● **Document passage**:
Ohio Sen. Rob Portman also is near the top of many speculative lists of potential running mates. Portman endorsed Romney early and campaigned hard for him in his home state. Romney, who won Ohio by a slim margin, knows Portman and is said to respect him. The Ohio senator also is unlikely to spring any surprises on the Romney campaign. He's been confirmed to two Cabinet posts — he served as U.S. trade representative under President George H.W. Bush and then as Bush's director of the Office of Management and Budget.
Romney also is likely to consider conservative favorites talked about often, such as New Jersey Gov. Chris Christie, South Carolina Gov. Nikki Haley and Virginia Gov. Bob McDonnell. Still, if he's looking for experience, that group has just five years of gubernatorial experience among the three.
More experienced Republicans also are likely to be in the mix, and they could help Romney mitigate some political liabilities. Chief among those vulnerabilities is his wealth of as much as $250 million and his struggle to connect with working-class voters.
Former two-term Minnesota Gov. Tim Pawlenty comes from a working-class background that could help. He's been aggressively campaigning on Romney's behalf since suspending his presidential campaign last year.

● **Excerpted data**:
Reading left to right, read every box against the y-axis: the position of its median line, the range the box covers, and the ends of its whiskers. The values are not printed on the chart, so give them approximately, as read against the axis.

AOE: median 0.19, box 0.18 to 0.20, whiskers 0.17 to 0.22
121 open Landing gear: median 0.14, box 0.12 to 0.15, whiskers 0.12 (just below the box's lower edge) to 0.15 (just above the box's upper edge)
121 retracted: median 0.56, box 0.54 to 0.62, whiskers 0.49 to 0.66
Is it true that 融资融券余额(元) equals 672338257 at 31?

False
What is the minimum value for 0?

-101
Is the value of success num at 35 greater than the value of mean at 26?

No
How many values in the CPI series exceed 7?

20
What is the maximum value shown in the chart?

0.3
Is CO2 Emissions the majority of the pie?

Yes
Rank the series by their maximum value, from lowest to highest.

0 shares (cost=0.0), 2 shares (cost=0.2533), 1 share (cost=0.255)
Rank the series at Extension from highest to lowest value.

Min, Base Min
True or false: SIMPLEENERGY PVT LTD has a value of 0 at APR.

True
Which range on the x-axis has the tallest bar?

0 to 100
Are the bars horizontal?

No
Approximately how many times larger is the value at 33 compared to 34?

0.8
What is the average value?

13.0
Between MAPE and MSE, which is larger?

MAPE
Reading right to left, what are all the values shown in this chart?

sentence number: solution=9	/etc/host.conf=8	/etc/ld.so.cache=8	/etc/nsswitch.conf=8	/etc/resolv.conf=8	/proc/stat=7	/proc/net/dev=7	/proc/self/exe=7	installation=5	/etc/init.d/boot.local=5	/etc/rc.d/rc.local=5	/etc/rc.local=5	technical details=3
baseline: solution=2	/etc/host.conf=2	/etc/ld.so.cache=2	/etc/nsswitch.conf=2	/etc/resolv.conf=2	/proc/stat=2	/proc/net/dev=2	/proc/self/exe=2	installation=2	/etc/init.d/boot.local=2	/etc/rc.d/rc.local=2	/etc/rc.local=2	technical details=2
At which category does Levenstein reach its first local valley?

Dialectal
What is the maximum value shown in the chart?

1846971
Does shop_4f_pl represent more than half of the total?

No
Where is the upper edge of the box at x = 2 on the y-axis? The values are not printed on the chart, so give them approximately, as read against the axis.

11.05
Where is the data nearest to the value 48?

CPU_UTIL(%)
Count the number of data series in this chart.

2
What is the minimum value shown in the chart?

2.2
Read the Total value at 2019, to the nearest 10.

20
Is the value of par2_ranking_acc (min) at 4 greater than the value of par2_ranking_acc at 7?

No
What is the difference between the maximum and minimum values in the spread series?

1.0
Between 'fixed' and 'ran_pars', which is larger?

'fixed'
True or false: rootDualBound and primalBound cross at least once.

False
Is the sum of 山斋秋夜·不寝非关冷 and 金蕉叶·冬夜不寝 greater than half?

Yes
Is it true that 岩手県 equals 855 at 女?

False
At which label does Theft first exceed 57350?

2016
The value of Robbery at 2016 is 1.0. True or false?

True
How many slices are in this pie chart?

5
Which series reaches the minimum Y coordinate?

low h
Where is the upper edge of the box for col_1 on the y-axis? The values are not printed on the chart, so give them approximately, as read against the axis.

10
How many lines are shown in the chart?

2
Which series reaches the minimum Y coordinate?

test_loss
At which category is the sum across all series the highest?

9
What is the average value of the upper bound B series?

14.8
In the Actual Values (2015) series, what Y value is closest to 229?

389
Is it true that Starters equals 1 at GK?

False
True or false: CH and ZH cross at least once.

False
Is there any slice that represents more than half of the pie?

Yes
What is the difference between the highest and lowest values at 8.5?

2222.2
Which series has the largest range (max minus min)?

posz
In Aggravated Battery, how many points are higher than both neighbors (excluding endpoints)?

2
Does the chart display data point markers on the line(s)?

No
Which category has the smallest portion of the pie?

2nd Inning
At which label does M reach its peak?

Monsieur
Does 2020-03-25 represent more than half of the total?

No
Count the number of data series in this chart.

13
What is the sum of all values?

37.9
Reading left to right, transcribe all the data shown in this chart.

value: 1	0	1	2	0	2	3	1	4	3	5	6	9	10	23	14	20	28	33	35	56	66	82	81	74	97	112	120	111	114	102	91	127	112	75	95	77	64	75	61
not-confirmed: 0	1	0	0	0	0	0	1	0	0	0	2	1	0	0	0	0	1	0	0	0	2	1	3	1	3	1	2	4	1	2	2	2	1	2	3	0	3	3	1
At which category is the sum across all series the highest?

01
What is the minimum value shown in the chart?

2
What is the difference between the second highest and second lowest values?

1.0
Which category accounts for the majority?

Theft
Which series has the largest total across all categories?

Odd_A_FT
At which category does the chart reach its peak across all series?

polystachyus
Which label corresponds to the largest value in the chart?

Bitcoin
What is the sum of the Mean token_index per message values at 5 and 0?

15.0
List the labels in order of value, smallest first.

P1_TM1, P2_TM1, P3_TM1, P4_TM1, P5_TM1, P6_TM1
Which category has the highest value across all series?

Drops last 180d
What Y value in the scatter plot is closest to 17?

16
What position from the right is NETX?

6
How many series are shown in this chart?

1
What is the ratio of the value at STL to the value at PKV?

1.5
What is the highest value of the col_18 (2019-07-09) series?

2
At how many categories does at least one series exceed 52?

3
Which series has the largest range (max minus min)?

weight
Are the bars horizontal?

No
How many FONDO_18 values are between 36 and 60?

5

● **Assignment**:
Answer these questions from the passage on Romney's possible running mates:
1. How many years of gubernatorial experience do Christie, Haley, and McDonnell have among the three of them?
2. How large does the passage say Romney's wealth may be?
3. What has Tim Pawlenty been doing since he suspended his presidential campaign?

● **Answer space**:
1. Five years.
2. As much as $250 million.
3. Aggressively campaigning on Romney's behalf.